What needs to be done:
Quote the data below in full, minus the images.

Dataset extract:
--- START ---

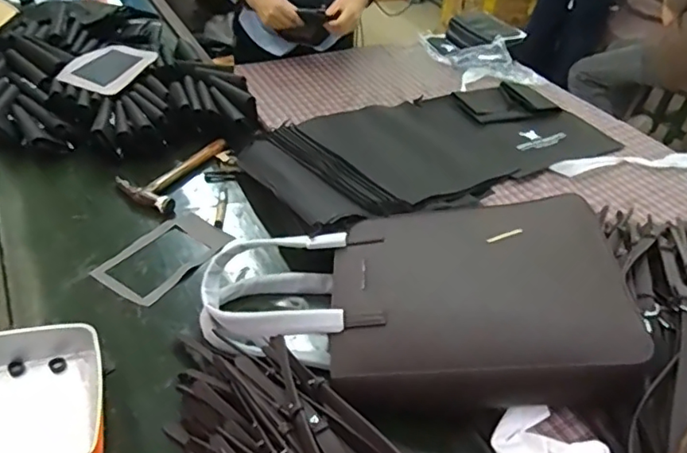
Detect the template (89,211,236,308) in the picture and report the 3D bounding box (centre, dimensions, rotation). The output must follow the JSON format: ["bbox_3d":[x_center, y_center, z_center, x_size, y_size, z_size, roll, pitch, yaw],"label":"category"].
[{"bbox_3d":[-0.287,0.048,0.912,0.123,0.011,0.203,24,44,21],"label":"template"}]

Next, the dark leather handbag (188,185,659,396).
[{"bbox_3d":[0.079,0.092,0.755,0.532,0.161,0.288,4,40,-3],"label":"dark leather handbag"}]

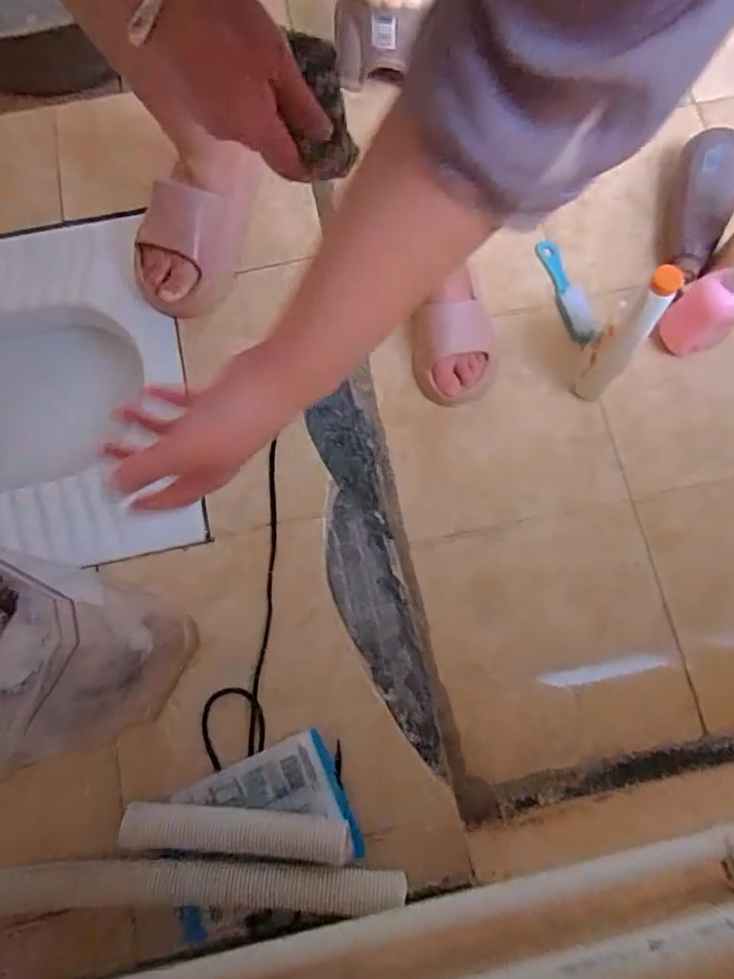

--- END ---

Answer for this exercise:
Detect the template (89,211,236,308) in the picture and report the 3D bounding box (centre, dimensions, rotation). The output must follow the JSON format: ["bbox_3d":[x_center, y_center, z_center, x_size, y_size, z_size, roll, pitch, yaw],"label":"category"].
[{"bbox_3d":[-0.287,0.048,0.912,0.123,0.011,0.203,24,44,21],"label":"template"}]

Next, the dark leather handbag (188,185,659,396).
[{"bbox_3d":[0.079,0.092,0.755,0.532,0.161,0.288,4,40,-3],"label":"dark leather handbag"}]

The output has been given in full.